LONDON (Reuters) –
If markets are forward looking, investors might find themselves tempted to buy stocks and other risky assets just as major economies, most of them already in recession, deteriorate further.
The euro zone, Japan, Singapore and Sweden are already confirmed in recession and the United States, Britain and other countries are half way into recession as the credit crunch since August 2007 bites into consumption and corporate profits.
However, markets and real economies are not synchronized.
According to Barclays, in the early 1990s, when Sweden struggled with its banking crisis, the stock market rallied the month after the government intervened in banks, while the economy worsened and was in recession for another three quarters.
Credit Suisse estimates that equities reach a bottom up to five quarters before the trough in earnings and three months before troughs in earnings momentum -- which currently is close to an all-time low in Europe.
World stocks, measured by MSCI, have risen every single day after hitting a 5-1/2 year low on November 21, helped by a round of interest rate cuts and fiscal stimulus packages worldwide.
"Generally speaking, markets have a pretty good track record of seeing the end of recession before the real economy started picking up," said Rob Hepworth, senior fund manager at insurance firm Ecclesiastical.

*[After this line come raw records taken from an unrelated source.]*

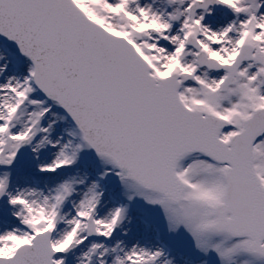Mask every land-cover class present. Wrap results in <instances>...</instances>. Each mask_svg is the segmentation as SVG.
<instances>
[{
    "label": "snow or ice",
    "instance_id": "snow-or-ice-1",
    "mask_svg": "<svg viewBox=\"0 0 264 264\" xmlns=\"http://www.w3.org/2000/svg\"><path fill=\"white\" fill-rule=\"evenodd\" d=\"M0 264H264V0H0Z\"/></svg>",
    "mask_w": 264,
    "mask_h": 264
}]
</instances>
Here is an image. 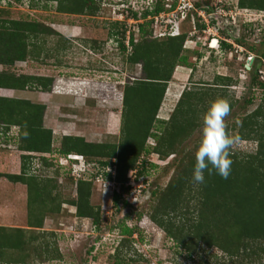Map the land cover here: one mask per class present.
<instances>
[{
  "label": "rangeland",
  "instance_id": "obj_1",
  "mask_svg": "<svg viewBox=\"0 0 264 264\" xmlns=\"http://www.w3.org/2000/svg\"><path fill=\"white\" fill-rule=\"evenodd\" d=\"M6 1V0H4ZM107 4H100L94 15H78L55 11V2H48L42 8L39 2L33 7L28 1L10 2V9H0V19H29L38 21L50 28L53 33L40 35L35 40L36 55L24 61H15L12 65L2 67L14 74L44 75L51 77L49 91L37 90H6L0 88V96L27 99L32 103L45 106L42 124L51 130V146L56 149L63 135L82 136L86 141L94 143H114L118 145L120 136V112L122 110L123 88L142 77L140 64H132L127 60L128 52L118 48L115 39L107 32L113 21H125V37L130 33L133 39L139 40L137 23H145L144 28L149 32L144 36L150 39L151 20L140 19L129 22L127 18L112 13L115 0H101ZM137 4L143 9L145 0ZM163 0H161L162 3ZM208 3L209 9L217 0H192ZM236 5L237 0H221ZM220 1V2H221ZM109 2V3H108ZM109 4V5H108ZM0 5H3L0 3ZM226 5V4H224ZM119 6L117 7V9ZM233 8V7H232ZM99 17V18H97ZM220 28L213 34L211 30L202 32L196 27L192 39L182 47L181 53L186 55L188 65H175L167 82L154 121L150 123L149 131L162 135L167 130L166 120L174 109L180 94L183 91L192 93L193 99L203 98L197 105L182 103L175 111V119L183 128L167 139V146L171 145L173 153L164 155L152 152L156 139L146 138L143 146L148 153L138 155V164L145 161L143 173L134 178V171L125 175L123 186L130 187L128 193L120 194L117 204L112 201V193L120 192L113 180L108 182L102 175L91 183L89 203L98 208L100 223L94 226L88 217L75 215L74 206L68 201L75 198L74 181L66 178L70 162L67 158L54 154V161L59 164L60 171L56 177V186L51 188L48 182L50 196L45 201L46 207L52 203H59L57 211L44 210L41 215V226L24 231V237L34 236L32 241L22 251L1 255L0 264H222L228 263L225 253L218 247H209L204 240L197 238L195 233L196 251L188 255L187 251L177 247L174 241L167 237L162 229L157 227L148 217V213L155 202L151 191H159L175 174L179 159L186 153H193L202 130V117L209 104L220 98L227 101L229 113L224 118L226 133L237 138V142L229 150L230 154L241 156L253 155L258 148L260 134L264 131L240 129L243 118L249 115L254 108L262 103L264 108V89L251 85L250 78L253 69H256V78L264 83V59L260 53L264 50V11L241 9L236 6L227 16L219 15ZM233 21L235 24H232ZM186 34L191 31L188 21L182 27ZM215 32V31H214ZM120 37V35H118ZM211 37H216L218 43L208 48ZM221 38L229 48L221 46ZM235 39H239V43ZM212 43V42H211ZM249 47H253L252 50ZM38 51V53H37ZM130 51V50H129ZM247 66V68L245 67ZM228 77V85L220 84L217 77ZM129 104L139 106L141 99L132 95ZM138 93V92H137ZM155 97V96H154ZM132 99V100H131ZM250 99V103L246 101ZM263 99V102H262ZM148 104V102H146ZM204 105V106H203ZM145 107L136 114L145 113ZM137 118L132 119L133 123ZM163 120L162 124L158 121ZM170 127V126H169ZM17 126L7 129L0 124V226L9 228L29 229L27 217L39 216L38 210L42 206L31 203V211L27 204V189L24 184L13 183L4 173L16 174L20 169L19 155L22 153L16 148ZM166 142V141H165ZM161 140L159 147L166 150V144ZM168 151V149H167ZM62 158V159H61ZM115 163V159H112ZM33 167L38 165L37 157L31 159ZM67 163V164H66ZM184 162L183 164H185ZM187 164V163H186ZM50 167V169H52ZM114 166H111L112 169ZM90 168V167H89ZM109 168V166H108ZM71 169V167H70ZM103 169H106L105 167ZM97 168H90V174ZM105 171V170H103ZM105 173V172H101ZM110 173V172H109ZM113 174H111L112 176ZM134 178V179H133ZM131 182V184H128ZM52 184H54L52 182ZM137 189H140L137 191ZM54 196V197H53ZM189 207L186 217L194 216V193L189 192ZM51 198L55 200L51 201ZM122 201H125L123 203ZM220 213V212H218ZM189 222H191L189 220ZM233 224L231 214L221 221H217V228L213 234L221 240H229L224 231H229ZM125 225L134 229V233L119 248L122 256L115 259L113 251L120 239V229ZM222 228V229H221ZM220 229V230H219ZM205 230L202 228L200 231ZM31 231V232H30ZM205 231L200 235L205 237ZM199 240V241H198ZM48 242V247L40 245ZM41 242V243H40ZM51 244V245H50ZM61 255L57 259L50 256L54 252L53 245ZM251 247L241 253L235 261L251 262L264 261V250H259V244L250 243ZM35 247V248H34ZM253 254H250L252 253ZM223 260L225 262H223Z\"/></svg>",
  "mask_w": 264,
  "mask_h": 264
},
{
  "label": "trees",
  "instance_id": "obj_2",
  "mask_svg": "<svg viewBox=\"0 0 264 264\" xmlns=\"http://www.w3.org/2000/svg\"><path fill=\"white\" fill-rule=\"evenodd\" d=\"M23 1V0H14ZM28 5L33 7L39 2H43L42 8H46L48 2H55V11L61 13H72L78 15H94L98 10L96 0H26ZM11 0H7L0 9H10ZM137 4L140 2L136 0ZM208 3L195 2L196 7L209 9ZM151 6V8H150ZM236 6L241 9H254L264 11V0H237ZM162 9L161 0H153L151 5H146L142 11L130 10L125 18L134 20L145 19L149 15L158 13ZM123 12V10H116ZM115 12V10H114ZM189 20L186 19L179 24V33L177 35H165L162 37H151L145 39L147 31L144 28L145 23H137V32L140 34L139 40H134L132 33L128 36V46L130 51L127 60L132 64H140L142 77L133 80L132 83L124 86L122 110L120 112V136L121 141L118 145L114 143H94L86 141L82 136L63 135L56 149L51 146L52 134L49 128L43 127L42 118L45 106L39 103H32L27 99L0 96V124L7 129L10 126H17V145L16 148L22 153L20 158V169L18 173H4L1 176L6 177L13 183H21L27 189V204L31 211V203H37L42 206L38 210V215L31 217L29 212L27 217V226L29 229L9 228L0 226V258L3 252L14 254L16 251H22L29 244L34 236L24 237V231L39 228L41 226V215L44 210L57 211L59 203L50 202L51 206L46 207L45 201L50 196L47 187L51 181V188L56 186V175L59 174V164L54 161V154L65 156L66 154L82 155L90 168H97L96 174L102 175L108 181L119 183L120 192L112 193L113 204L116 205L120 194L128 193L130 187L123 186L126 182L125 175L128 171L135 169V177L142 174L144 170L143 159L138 164V155L141 152L148 153V149L143 144L148 137L156 139L152 152L164 155L173 153L171 145L167 146L172 134L180 131L183 126L176 124L175 111L179 109L182 103L188 105H202L203 98L193 99L192 93L183 91L177 100L174 109L164 120L169 126L162 135H156L149 131L150 123L153 122L156 112L163 96L167 82L170 80L175 65H188L186 55L182 54L183 42L186 33L182 27ZM198 29L203 25L196 21ZM107 34L118 45L119 50L125 51L126 46L123 38L125 37V21H113ZM53 33L46 25L29 19H0V65L2 67L10 66L15 61H24L28 57L36 55V39L40 35H49ZM120 35V37L118 36ZM240 42L239 39H235ZM264 42V40H262ZM223 48H229L228 43L221 40ZM251 50L253 47H249ZM38 53V51H37ZM260 58L264 59V50L260 53ZM253 69V75L250 78L251 85L264 89V83L256 78V69ZM220 84L228 85V77H217ZM52 83L51 77L44 75L14 74L11 71L2 68L0 70V88L8 90H37L47 92ZM132 95L144 97L141 99L139 106L134 107L129 104V98ZM138 92V93H137ZM155 96V97H154ZM132 100V99H131ZM143 100V101H142ZM148 102V104H146ZM263 102V99H262ZM250 103V99L246 101ZM264 103V102H263ZM145 107V113L136 114ZM204 106V105H203ZM136 121L133 123L132 119ZM163 120L158 121L162 124ZM264 131V108L259 103L254 110L243 118V124L240 129ZM226 131V129H225ZM264 136V135H263ZM258 148L253 155L241 156L230 154L232 161L230 172L227 179L218 176L215 170L209 174L204 172V182L197 184L192 180V169L194 165V152L186 153L178 161L175 174L169 179L166 185L159 191H151V196L155 199L151 210L148 213L149 219L162 231L171 238L177 247L186 250L188 255L196 251L195 236L201 235L205 231V237L200 235L197 238L203 239L209 247H218L220 251L227 256L228 263L238 264L236 260L241 253L247 255L246 251L251 247L250 243L259 244L258 249L264 250V137L260 134ZM161 140L166 150L160 146ZM196 147V146H195ZM168 149V151H167ZM195 151V149H194ZM34 153V154H32ZM37 157L38 166L33 167L31 159ZM115 159V163L112 161ZM186 162L185 164H183ZM54 167L50 169V167ZM113 168V177L107 171L100 173L99 169L104 167ZM211 167V166H209ZM95 173L90 174L91 179H77L74 181L66 172V178L74 181L75 198L68 201L75 208V215L78 217H88L94 226L100 223L98 208L89 203L91 194V183ZM52 182L54 184H52ZM194 193L193 214L192 218L186 217V211L189 207V192ZM54 197V196H53ZM51 201L55 198H51ZM125 203V201H122ZM220 212V213H218ZM226 214H231L233 224L229 231H224V236H229V240L218 239L213 230L217 228V221L221 222ZM189 220L191 222H189ZM202 228L205 230L200 231ZM222 229V228H221ZM220 230V229H219ZM31 232V231H30ZM120 239L113 251V257L117 260L122 256L119 248L134 233V229L123 225L119 231ZM197 233V235H194ZM199 241V240H198ZM41 243V242H40ZM48 247V242L43 241L40 244ZM51 245V244H50ZM53 245L54 252L50 256L57 259L61 255ZM35 248V247H34ZM250 254H253L250 253ZM25 260H19L22 264ZM223 262H225L223 260ZM240 264H264V261L239 262ZM16 264V262H15ZM118 264H128L125 262ZM220 264V263H219Z\"/></svg>",
  "mask_w": 264,
  "mask_h": 264
},
{
  "label": "built area",
  "instance_id": "obj_3",
  "mask_svg": "<svg viewBox=\"0 0 264 264\" xmlns=\"http://www.w3.org/2000/svg\"><path fill=\"white\" fill-rule=\"evenodd\" d=\"M6 1L0 0V3L4 5ZM220 1L221 0H217V3H214L212 6H210L211 9L206 10L205 8L202 7H196L192 2V0H163L161 3L162 9L156 14L153 15L148 14L145 17V19L147 18L148 20H151L152 37L177 35L179 33V24L184 20L188 19L189 22L191 23V31L186 34V37L183 42V46H185L184 44L192 39L191 38L192 33L195 32V29L197 27L196 21L201 25H203L202 32L204 31L208 32V30L209 31L211 30V32L213 33L211 35H216L215 33L221 27L219 15L225 17L232 12L233 8L236 9V5L231 6L229 2L224 3L225 1H221V2ZM152 3L153 0H145V6L151 5ZM118 6L120 7V11L123 10V12H118L117 14L123 17H125L130 10L136 11L137 8H139L136 0H131L128 4H119ZM145 6H143V8ZM114 10L116 11V9L113 8L112 13H115ZM140 10L142 9L140 8ZM137 11L139 14V9ZM129 19H130L129 22H132V20L134 22H137V20H134L132 18H127V20ZM231 22L232 24H235L233 21ZM127 40H128V36L126 37L125 46H126V51H129L130 47L128 46ZM213 40H215V46L217 45L218 40L216 39V37H211L209 39V42L207 43L208 48H211L209 46ZM220 40H225V39L221 38ZM62 158L64 159L67 158L69 160L67 161V163L70 162V165L67 170H68V174L72 177L74 181H76L77 179H83V180L91 179L89 165L86 164L85 159L82 155L70 153V154H66L65 156H62ZM105 168L106 169H99V172L101 173L103 170H105L107 172H110V174L114 173L113 167L112 169L110 167L109 168L105 167ZM133 171L135 172V170ZM131 172L132 170L129 171V174H131ZM99 177L100 175L96 174L94 175L93 180H97V178ZM111 177H113V175ZM134 178H135V173H134ZM128 184H131V182H129ZM139 190L140 189H137V191Z\"/></svg>",
  "mask_w": 264,
  "mask_h": 264
},
{
  "label": "clouds",
  "instance_id": "obj_4",
  "mask_svg": "<svg viewBox=\"0 0 264 264\" xmlns=\"http://www.w3.org/2000/svg\"><path fill=\"white\" fill-rule=\"evenodd\" d=\"M131 0H115L114 9L119 4H128ZM229 113V106L224 99H216L211 102L202 117V130L200 139L194 151V165L192 169V180L201 184L204 182V172L209 174L215 170L222 179H227L230 166L229 158L231 147L237 142V138L225 131L224 118ZM211 166V167H209Z\"/></svg>",
  "mask_w": 264,
  "mask_h": 264
},
{
  "label": "flooded vegetation",
  "instance_id": "obj_5",
  "mask_svg": "<svg viewBox=\"0 0 264 264\" xmlns=\"http://www.w3.org/2000/svg\"><path fill=\"white\" fill-rule=\"evenodd\" d=\"M96 2H97V4H98V7H99V8H100V6H99L100 4H103V3H104V4H107V2H102L101 0H96ZM108 3H109V2H108ZM108 5H109V4H108ZM99 8H98V9H99ZM81 16H84V15H81ZM97 18H99V17H97Z\"/></svg>",
  "mask_w": 264,
  "mask_h": 264
},
{
  "label": "bare ground",
  "instance_id": "obj_6",
  "mask_svg": "<svg viewBox=\"0 0 264 264\" xmlns=\"http://www.w3.org/2000/svg\"><path fill=\"white\" fill-rule=\"evenodd\" d=\"M214 45H215V40L212 41V43L210 44L209 47L213 48V47H215Z\"/></svg>",
  "mask_w": 264,
  "mask_h": 264
},
{
  "label": "water",
  "instance_id": "obj_7",
  "mask_svg": "<svg viewBox=\"0 0 264 264\" xmlns=\"http://www.w3.org/2000/svg\"><path fill=\"white\" fill-rule=\"evenodd\" d=\"M247 68V66H245Z\"/></svg>",
  "mask_w": 264,
  "mask_h": 264
}]
</instances>
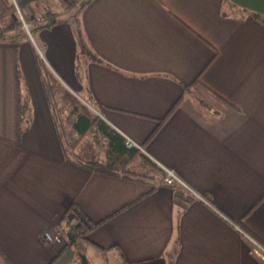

"They are forward looking but they don't always get it right... My yardsticks would be that things get so bad, news seems so bad and it doesn't make stock prices go down. For me, then, all the bad news is in price." Hepworth said an example of this could be found in the triple-B corporate bond market, where spreads have blown out to 700 basis points above UK government bonds to yield around 11 percent, compared with historical spreads of around 50-80 bps. "It's assuming an absolute Armageddon - one in every 15 companies go bust with no recovery. Even with this, you are still better off buying triple-B bonds than gilts," Hepworth said, adding that bond holders typically recover 40 percent of money in the event that a company goes bankrupt.
This week's data could add to the gloom on the economic front. Friday's data is expected to show the U.S. economy has lost another 300,000 non-farm payroll jobs in November.
Both the European Central Bank and Bank of England are set to lower the cost of borrowing again on Thursday, which could make the climate more friendly for risk seeking investors.
BUYING IN RECOVERIES
Barclays analysis on U.S. assets since 1929 shows that equities, bonds, Treasury bills gave the highest yearly real returns of 14 percent, 9.3 percent and 2.9 percent respectively when growth and inflation was low.
The second best return across three assets was achieved when growth was high and inflation was low, at 10.6 percent, 5.2 percent and 1.3 percent respectively.
Credit Suisse's analysis going back to the 1870s shows that on the eight occasions equities have fallen by more than 20 percent in a calendar year, six of the following years have produced positive returns -- but some of the rise proves to be a bear market rally.
"In downturns, the earnings multiples of cyclical stocks, after initially falling steeply, have a tendency, once the downgrades cycle is past and the earnings outlook stabilizes, to then expand," said Raj Shant, director at investment management firm Newton.
He said European stocks are trading on an underlying multiple for 2009 of 13 to 14 times earnings, assuming a severe earnings recession next year.
"So the time to buy in recoveries can be when multiples look high, and by the middle of 2009 multiples on some European cyclicals could look very high," he said.
INFLATION... WILL BE BACK?
A mix of a slowing economy and an eventual recovery points to higher inflation in the medium to long term.
Inflation-linked bonds offer protection against inflation as payments to investors adjust automatically to compensate for rising prices. Even when inflation is low, these bonds give stable real returns.
For UK index-linked bonds maturing in 2030, the real yield would be 1.7 percent if inflation stood at 1-3 percent, according to AXA Investment Managers.
With inflation of 10 percent, real yields would dip only to 1.5 percent.
The redemption price would be 301.3 when inflation is 3 percent, compared with 231.318 currently.
"I don't want to predict an economic disaster but every time there is one there is buoyancy in inflation-linked bonds," said Jim Stride, managing director and head of UK equities at AXA.
Performance data of UK inflation-linked bonds while the economy had deflation is scarce. However, Stride said: "Investors might be pleasantly surprised by what would happen to linkers in a period of genuine deflation."